Rewrite the lines below so that "Meerdere shops" becomes "Alle winkels" everywhere, with nothing else altered. Leave the pictures out of your answer.

*Stored entries*.
-----
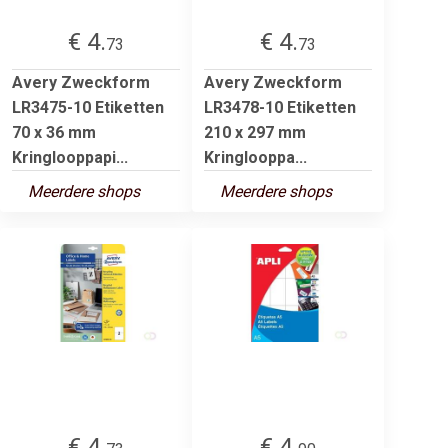
€ 4.
€ 4.
73
73
Avery Zweckform
Avery Zweckform
LR3475-10 Etiketten
LR3478-10 Etiketten
70 x 36 mm
210 x 297 mm
Kringlooppapi...
Kringlooppa...
Meerdere shops
Meerdere shops
€ 4.
€ 4.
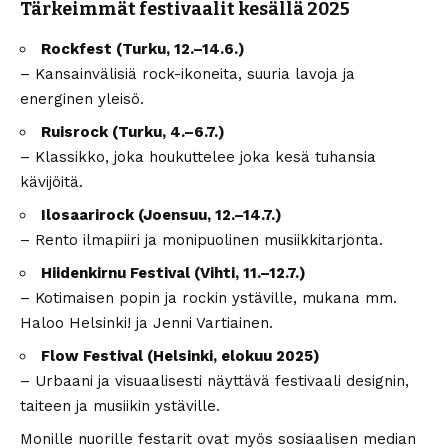
Tärkeimmät festivaalit kesällä 2025
Rockfest (Turku, 12.–14.6.)
– Kansainvälisiä rock-ikoneita, suuria lavoja ja
energinen yleisö.
Ruisrock (Turku, 4.–6.7.)
– Klassikko, joka houkuttelee joka kesä tuhansia
kävijöitä.
Ilosaarirock (Joensuu, 12.–14.7.)
– Rento ilmapiiri ja monipuolinen musiikkitarjonta.
Hiidenkirnu Festival (Vihti, 11.–12.7.)
– Kotimaisen popin ja rockin ystäville, mukana mm.
Haloo Helsinki! ja Jenni Vartiainen.
Flow Festival (Helsinki, elokuu 2025)
– Urbaani ja visuaalisesti näyttävä festivaali designin,
taiteen ja musiikin ystäville.
Monille nuorille festarit ovat myös sosiaalisen median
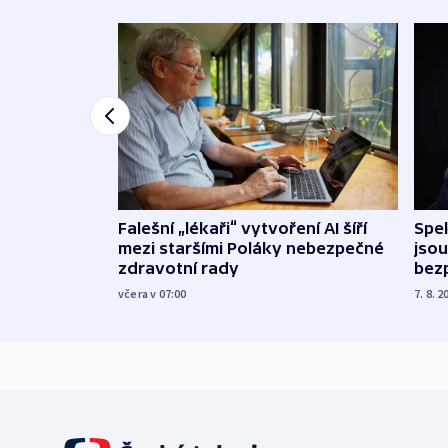
Falešní „lékaři“ vytvoření AI šíří
Spe
mezi staršími Poláky nebezpečné
jsou
zdravotní rady
bez
včera v 07:00
7. 8. 2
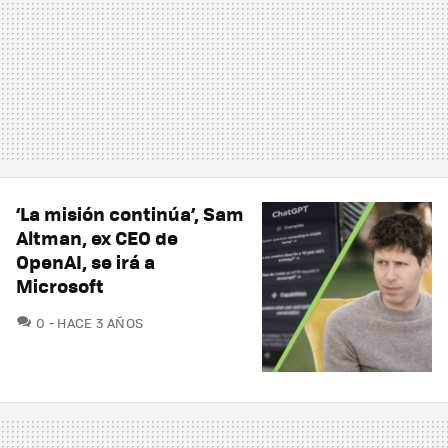
‘La misión continúa’, Sam
Altman, ex CEO de
OpenAI, se irá a
Microsoft
COMENTARIOS
0
HACE 3 AÑOS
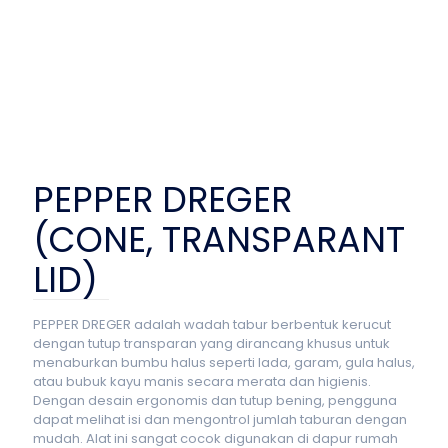
PEPPER DREGER
(CONE, TRANSPARANT
LID)
PEPPER DREGER adalah wadah tabur berbentuk kerucut
dengan tutup transparan yang dirancang khusus untuk
menaburkan bumbu halus seperti lada, garam, gula halus,
atau bubuk kayu manis secara merata dan higienis.
Dengan desain ergonomis dan tutup bening, pengguna
dapat melihat isi dan mengontrol jumlah taburan dengan
mudah. Alat ini sangat cocok digunakan di dapur rumah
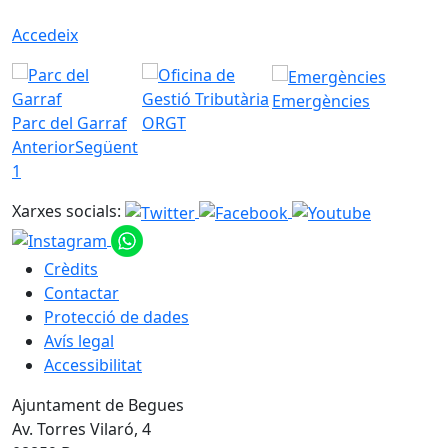
Accedeix
Emergències
Parc del Garraf
ORGT
Anterior
Següent
1
Xarxes socials:
Crèdits
Contactar
Protecció de dades
Avís legal
Accessibilitat
Ajuntament de Begues
Av. Torres Vilaró, 4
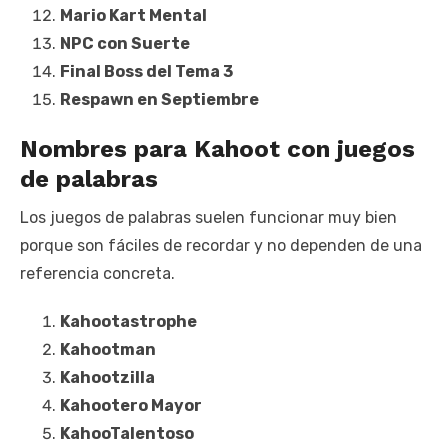
Mario Kart Mental
NPC con Suerte
Final Boss del Tema 3
Respawn en Septiembre
Nombres para Kahoot con juegos
de palabras
Los juegos de palabras suelen funcionar muy bien
porque son fáciles de recordar y no dependen de una
referencia concreta.
Kahootastrophe
Kahootman
Kahootzilla
Kahootero Mayor
KahooTalentoso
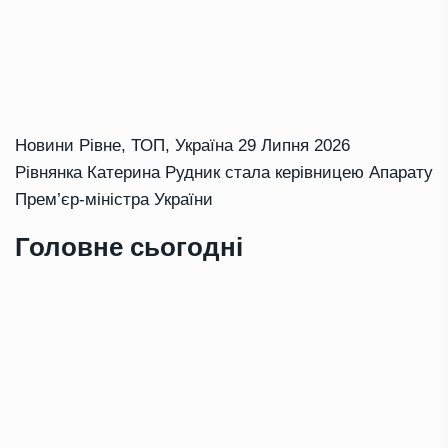
Новини Рівне
,
ТОП
,
Україна
29 Липня 2026
Рівнянка Катерина Рудник стала керівницею Апарату
Прем’єр-міністра України
Головне сьогодні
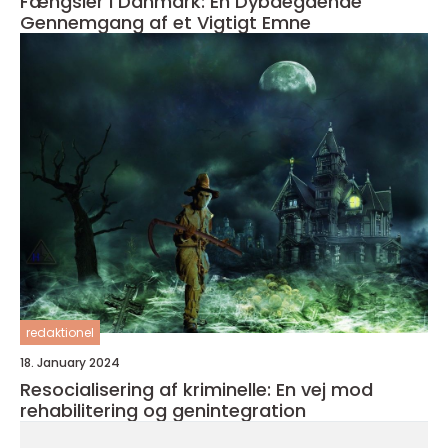
Fængsler i Danmark: En Dybdegående
Gennemgang af et Vigtigt Emne
redaktionel
18. January 2024
Resocialisering af kriminelle: En vej mod
rehabilitering og genintegration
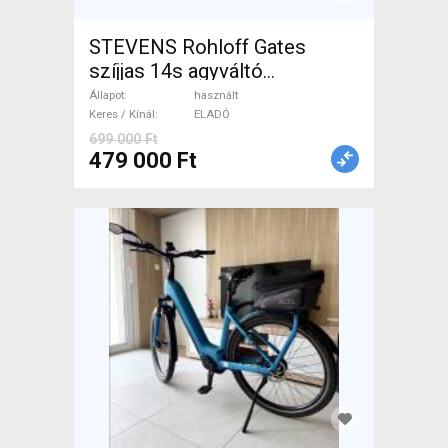
STEVENS Rohloff Gates
szíjjas 14s agyváltó
Trekking/cross használt
Állapot
használt
ELADÓ
Keres / Kínál
ELADÓ
699 000 Ft
479 000 Ft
-----
*REPLY*.
€ 4.
€ 4.
73
73
Avery Zweckform
Avery Zweckform
LR3475-10 Etiketten
LR3478-10 Etiketten
70 x 36 mm
210 x 297 mm
Kringlooppapi...
Kringlooppa...
Alle winkels
Alle winkels
€ 4.
€ 4.
Tärkeimmät festivaalit kesällä 2025
Rockfest (Turku, 12.–14.6.)
– Kansainvälisiä rock-ikoneita, suuria lavoja ja
energinen yleisö.
Ruisrock (Turku, 4.–6.7.)
– Klassikko, joka houkuttelee joka kesä tuhansia
kävijöitä.
Ilosaarirock (Joensuu, 12.–14.7.)
– Rento ilmapiiri ja monipuolinen musiikkitarjonta.
Hiidenkirnu Festival (Vihti, 11.–12.7.)
– Kotimaisen popin ja rockin ystäville, mukana mm.
Haloo Helsinki! ja Jenni Vartiainen.
Flow Festival (Helsinki, elokuu 2025)
– Urbaani ja visuaalisesti näyttävä festivaali designin,
taiteen ja musiikin ystäville.
Monille nuorille festarit ovat myös sosiaalisen median
Falešní „lékaři“ vytvoření AI šíří
Spe
mezi staršími Poláky nebezpečné
jsou
zdravotní rady
bez
včera v 07:00
7. 8. 2
‘La misión continúa’, Sam
Altman, ex CEO de
OpenAI, se irá a
Microsoft
COMENTARIOS
0
HACE 3 AÑOS
PEPPER DREGER
(CONE, TRANSPARANT
LID)
PEPPER DREGER adalah wadah tabur berbentuk kerucut
dengan tutup transparan yang dirancang khusus untuk
menaburkan bumbu halus seperti lada, garam, gula halus,
atau bubuk kayu manis secara merata dan higienis.
Dengan desain ergonomis dan tutup bening, pengguna
dapat melihat isi dan mengontrol jumlah taburan dengan
mudah. Alat ini sangat cocok digunakan di dapur rumah
Accedeix
Emergències
Parc del Garraf
ORGT
Anterior
Següent
1
Xarxes socials:
Crèdits
Contactar
Protecció de dades
Avís legal
Accessibilitat
Ajuntament de Begues
Av. Torres Vilaró, 4
Mario Kart Mental
NPC con Suerte
Final Boss del Tema 3
Respawn en Septiembre
Nombres para Kahoot con juegos
de palabras
Los juegos de palabras suelen funcionar muy bien
porque son fáciles de recordar y no dependen de una
referencia concreta.
Kahootastrophe
Kahootman
Kahootzilla
Kahootero Mayor
KahooTalentoso
Новини Рівне
,
ТОП
,
Україна
29 Липня 2026
Рівнянка Катерина Рудник стала керівницею Апарату
Прем’єр-міністра України
Головне сьогодні
Fængsler i Danmark: En Dybdegående
Gennemgang af et Vigtigt Emne
redaktionel
18. January 2024
Resocialisering af kriminelle: En vej mod
rehabilitering og genintegration
STEVENS Rohloff Gates
szíjjas 14s agyváltó
Trekking/cross használt
Állapot
használt
ELADÓ
Keres / Kínál
ELADÓ
699 000 Ft
479 000 Ft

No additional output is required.